# Paint.NET & Inkscape oder Photoshop & Illu (CS4)



## iAZ (1. November 2009)

Hallo,
Ich arbeite schon seit einiger Zeit mit Photoshop und Illu und mir ist jetzt die Idee gekommen auf OpenSource/Freeware umzusteigen....
Was ich mache:
-Webdesign und
-ein bissel Bildbearbeitung...

GIMP kommt nicht infrage, weil ich da überhaupt nicht zurechtkomme....
Doch kann Inkscape und Paint.NET mit den teuren Programmen konkurrieren?
Ich hab noch keine Erfahrung damit... Deswegen frage ich euch ob der umstieg (von der Funktionellen Seite) sinnvoll ist oder ob paint.net und inkscape für Webdesign überhaupt nicht geiegnet sind...

Danke AZ


----------



## Jan-Frederik Stieler (1. November 2009)

Hi,
also was Opensource im Bereich EBV betrifft so kann ich dir da so gut wie keine Tipps geben.
Was aber inkscape betrifft so kann es auf jedenfall mit Illustrator konkurieren.
Die Frage ist halt warum du auf Opensource umsteigen willst?

Gruß


----------



## Dr Dau (2. November 2009)

Hallo!



iAZ hat gesagt.:


> Ich arbeite schon seit einiger Zeit mit Photoshop.....





iAZ hat gesagt.:


> GIMP kommt nicht infrage, weil ich da überhaupt nicht zurechtkomme....

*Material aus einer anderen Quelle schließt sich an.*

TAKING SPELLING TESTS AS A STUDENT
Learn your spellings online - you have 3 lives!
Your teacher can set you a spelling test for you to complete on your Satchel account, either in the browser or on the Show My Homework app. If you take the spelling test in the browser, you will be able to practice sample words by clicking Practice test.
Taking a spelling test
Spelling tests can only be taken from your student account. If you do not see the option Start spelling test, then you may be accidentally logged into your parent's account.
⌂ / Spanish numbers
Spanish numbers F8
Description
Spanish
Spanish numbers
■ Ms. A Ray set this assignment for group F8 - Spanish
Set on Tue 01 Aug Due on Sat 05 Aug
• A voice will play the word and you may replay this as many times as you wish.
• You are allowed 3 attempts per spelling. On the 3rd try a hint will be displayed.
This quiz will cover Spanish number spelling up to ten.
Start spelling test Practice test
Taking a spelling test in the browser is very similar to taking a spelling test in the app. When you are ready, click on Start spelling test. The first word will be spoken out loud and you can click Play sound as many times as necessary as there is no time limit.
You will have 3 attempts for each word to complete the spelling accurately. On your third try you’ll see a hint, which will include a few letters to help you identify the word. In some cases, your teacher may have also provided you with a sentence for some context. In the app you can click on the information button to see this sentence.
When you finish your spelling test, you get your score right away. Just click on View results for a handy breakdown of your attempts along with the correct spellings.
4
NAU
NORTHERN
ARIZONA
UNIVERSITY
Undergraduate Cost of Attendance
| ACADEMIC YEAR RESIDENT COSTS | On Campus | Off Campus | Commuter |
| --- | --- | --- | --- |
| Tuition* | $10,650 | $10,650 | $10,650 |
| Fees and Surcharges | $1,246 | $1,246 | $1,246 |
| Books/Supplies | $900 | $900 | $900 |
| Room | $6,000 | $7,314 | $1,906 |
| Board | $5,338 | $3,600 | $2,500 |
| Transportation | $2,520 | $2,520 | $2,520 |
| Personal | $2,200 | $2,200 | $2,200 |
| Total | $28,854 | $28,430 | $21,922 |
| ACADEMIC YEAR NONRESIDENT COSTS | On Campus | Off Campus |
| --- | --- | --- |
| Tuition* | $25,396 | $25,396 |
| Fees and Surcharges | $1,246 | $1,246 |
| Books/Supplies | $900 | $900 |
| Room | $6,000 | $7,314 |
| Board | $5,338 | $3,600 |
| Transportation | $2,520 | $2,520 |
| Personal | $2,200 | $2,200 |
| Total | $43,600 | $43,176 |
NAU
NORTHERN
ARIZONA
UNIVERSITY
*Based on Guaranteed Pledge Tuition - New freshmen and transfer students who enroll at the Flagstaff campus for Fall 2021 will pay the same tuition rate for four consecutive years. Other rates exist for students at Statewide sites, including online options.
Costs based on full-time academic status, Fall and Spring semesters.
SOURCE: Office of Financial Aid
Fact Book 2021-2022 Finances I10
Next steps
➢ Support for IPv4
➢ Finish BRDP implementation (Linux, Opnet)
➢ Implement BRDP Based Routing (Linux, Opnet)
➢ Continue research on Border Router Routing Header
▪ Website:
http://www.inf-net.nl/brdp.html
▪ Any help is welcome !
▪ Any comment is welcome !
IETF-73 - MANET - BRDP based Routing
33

Und genau da liegt das Problem..... Du hast Dich zu sehr an Photoshop gewöhnt. 
GIMP ist ein mächtiges Programm mit ähnlichen Funktionsumfang wie Photoshop.
Aber..... GIMP wird anders bedient.
Ich musste auch schon oft genug googeln um in GIMP eine Funktion zu finden die ich in Photoshop fast mit geschlossenen Augen finde. 
Das Problem wird aber in den meisten Fällen auch bei anderen Programmen auftauchen.
Man muss also entweder dazu bereit sein umzulernen oder man bleibt beim Alten.

Man kann aber auch Photoshop und GIMP installieren.
Wenn es schnell gehen soll, dann nimmt man das Programm welches man schon kennt (Photoshop) und wenn man Zeit hat nimmt man das ungewohnte Programm (GIMP) und lernt es kennen. 

Gruss Dr Dau


----------